The initial step is an extensive data searching and cleaning process on the biomedical side, facilitated by Draizen.

“We are collecting the data by taking known protein-protein interactions—crystal structures that are found in the protein data bank, which is the database with every known protein structure out there,” Draizen said. “We can mine that information to find any patterns in how two proteins bind.” 

After this extensive data mining and cleaning step, which Draizen noted was a time-consuming process, Lanchantin steps in to initiate the computer science side of the project. 

“The next step is to see if we can come up with a computational model that can accurately predict where two proteins will interact,” Lanchantin stated. 

To do this, Draizen and Lanchantin are using graph neural networks.

Graph Neural Networks

“Graph Neural Networks is a general class of methods that are used to classify data that have no spatial structure to them,” Lanchantin explained. 

This process allows proteins to be generalized as graphs. Lanchantin described these graphs as having various nodes, each of which identify a residue in a protein. 

“It’s not like a typical image where you have this spatial structure or linear sequence,” Lanchantin said. “It [Graph Neural Networks] is basically trying to classify structures that don’t have this smooth spatial structure.”

Graph Neural Networks are used in other areas of research, too. Lanchantin noted that this is the method most often used to classify and analyze social nodes and networks. These two doctoral researchers decided to take this approach and apply it to their research with proteins and pathogens.

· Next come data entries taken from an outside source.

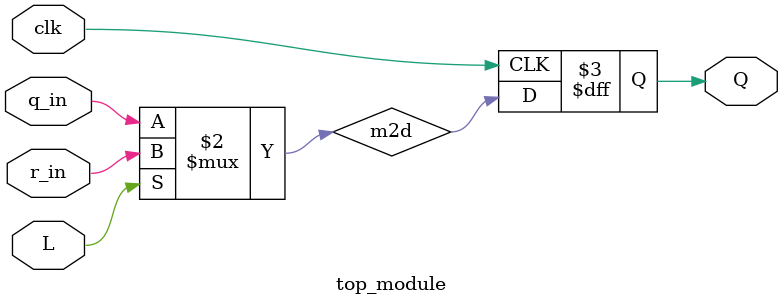
<source format=v>
module top_module (
	input clk,
	input L,
	input r_in,
	input q_in,
	output reg Q);

    wire m2d;
    
    always @(posedge clk)
        Q <= m2d;
    
    assign m2d = L ? r_in : q_in;
    
endmodule

</source>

Goals and Potential Outcomes

If Draizen and Lanchantin can validate that this method works, the potential impacts of this project are significant. Their research could make it possible to accurately identify the pathways that malaria parasites are targeting. Scientists, doctors, pharmacists, and researchers could then fully understand how the malaria pathogen finds healthy host cells and binds with them. 

With this process identified and interpreted, it could open the doors for the development of a drug capable of inhibiting these pathways. 

While it is too early to know the results and outcomes from their work together, Draizen and Lanchantin each bring expertise from their own areas of research to this interdisciplinary  collaboration. Together, they have begun a project that has the potential to not only better understand malaria, but also possibly develop a drug that can inhibit the disease, thus changing millions of lives.